Ceviche is the local specialty, made of fish or seafood and marinated in lime juice it is often served with sweetcorn. There is also macerated pork meat and muchines (yuca and cheese nuggets). You should not miss trying the coco milk fish and the various empanadas (beef, chicken or vegetable stuffed pastries). Ecuadorian people love beer but you should also taste the local aguardiente, a spirit made from sugar cane.
The rich tradition of Ecuadorian crafts can be found at any town and village market of the Andes Cordillera. There are carpets, ponchos, scarves and colourful woollen clothes.
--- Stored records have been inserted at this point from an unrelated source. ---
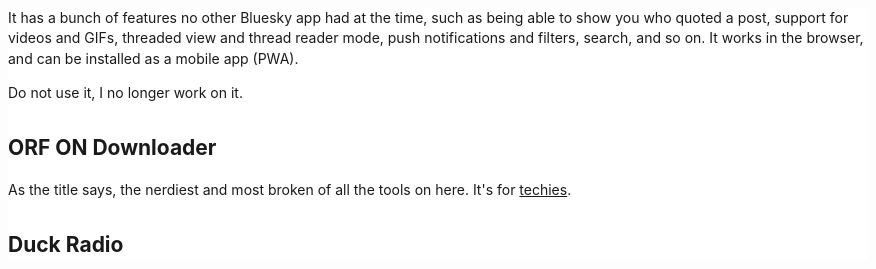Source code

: It has a bunch of features no other Bluesky app had at the time, such as being able to show you who quoted a post, support for videos and GIFs, threaded view and thread reader mode, push notifications and filters, search, and so on. It works in the browser, and can be installed as a mobile app (PWA).

Do not use it, I no longer work on it.

## ORF ON Downloader
As the title says, the nerdiest and most broken of all the tools on here. It's for [techies](https://github.com/badlogic/orfondl).

## Duck Radio

<div class="flex flex-col items-center gap-4 mb-4">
On Saturdays, spend some time in Otavalo, north of Quito, which is home to the most lively market in Ecuador, Panama; here you'll find hats, leather goods, jewellery and pottery all sold at reasonable prices. Further to the south, you will find a concentration of diverse craft shops in Cuenca and not far from there, the village of Chordeleg is renowned for its goldsmiths. You can haggle but don't push it too far. Shops are open from Monday to Saturday, 9:00am - 12:30pm and 3:00pm - 7:00pm.